**Challenges:**
a. In the Santa Ana volcano report below, what is the average October rainfall at the Los Naranjos rain gauge?
b. From the Santa Ana volcano report below, repeat word for word the passage that opens with "Information Contacts: Servicio" and closes with "Estudios Territoriales (SNET).".

**Quoted text:**
--

Information Contacts: Servicio Nacional de Estudios Territoriales (SNET), Alameda Roosevelt y 55 Avenida Norte, Edificio Torre El Salvador, Quinta Planta, San Salvador, El Salvador (URL: http://www.snet.gob.sv/)


April 2007 (BGVN 32:04) Citation IconCite this Report

Lahars follow October 2005 eruptions; steam emissions

Our last report (BGVN 31:01) discussed post-eruption lahars following the sudden 1 October 2005 eruption (BGVN 30:09). This report contains two sections. The first section addresses regional processes such as vegetation loss, ash accumulation, and lahars on and beyond the E flank of Santa Ana (also known as Ilamatepec) to the shores of Lake Coatepeque. Those lahars began soon after the 1 October 2005 eruption. The information on these lahars chiefly came from a report (SNET, 2006) authored by El Salvador's Servicio Nacional de Estudios Territoriales (SNET).

The second section addresses monitoring and observations such as extensive steaming and drop in the surface elevation of the lake in the summit crater. Material for this section, primarily found on the SNET website, covers January-April 2006, when activity was fumarolic with no large eruptions. The 1 October 2005 eruption was possibly followed by a second one two days later on 3 October (SNET, 2006). A 3 October eruption was not mentioned in previous Bulletin reports.Carlos Pullinger explained that the evidence for the second eruption was tremor that day, but that could stemmed from other causes such as geysers in the summit crater lake, so the evidence for a 3 October eruption remains equivocal.

E-flank issues. October 2005 volcanism took place coincident with unusually high rains during tropical storm Stan (1-10 October 2005). On the E flank, the October 2005 eruptive episode killed extensive vegetation and left loose ash deposits covering the upper slopes (figure 7).

Figure (see Caption) Figure 7. A November 2005 photo looking southward showing Santa Ana in the foreground, along with denuded, ash-laden vegetation. A wisp of steam escapes the summit crater, a basin hosting an acidic crater lake. Santa Ana's plumes and October 2005 ash deposits, coupled with other factors such as steep slopes, stress to vegetation, the lack of surviving permeable soils, and regional rainfall have led to a rash of new E-flank lahars. Peaks beyond Santa Ana include its satellitic cone Cerro Verde and then Izalco (sharp peak beyond the notch). Photo from SNET (2006).

Based on a rain gauge 5 km W of the crater (national meteorological station Los Naranjos), rainfall in October averages 193 mm; the yearly average is 2,155 mm. In the months prior to October 2006, rainfall at that station remained at normal values, always below 460 mm per month. In contrast, rainfall reached 865 mm during October 2006. During the peak of the storm, 3-6 October 2005, the Los Naranjos rain gauge collected more than 100 mm per day; the highest reading of 320 mm was on 5 October.

--

**Dataset excerpt:**
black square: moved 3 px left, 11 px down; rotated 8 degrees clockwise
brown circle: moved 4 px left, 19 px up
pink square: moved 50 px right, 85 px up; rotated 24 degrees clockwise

--

**Responses to the tasks:**
a. 193 mm

b.
Information Contacts: Servicio Nacional de Estudios Territoriales (SNET), Alameda Roosevelt y 55 Avenida Norte, Edificio Torre El Salvador, Quinta Planta, San Salvador, El Salvador (URL: http://www.snet.gob.sv/)


April 2007 (BGVN 32:04) Citation IconCite this Report

Lahars follow October 2005 eruptions; steam emissions

Our last report (BGVN 31:01) discussed post-eruption lahars following the sudden 1 October 2005 eruption (BGVN 30:09). This report contains two sections. The first section addresses regional processes such as vegetation loss, ash accumulation, and lahars on and beyond the E flank of Santa Ana (also known as Ilamatepec) to the shores of Lake Coatepeque. Those lahars began soon after the 1 October 2005 eruption. The information on these lahars chiefly came from a report (SNET, 2006) authored by El Salvador's Servicio Nacional de Estudios Territoriales (SNET).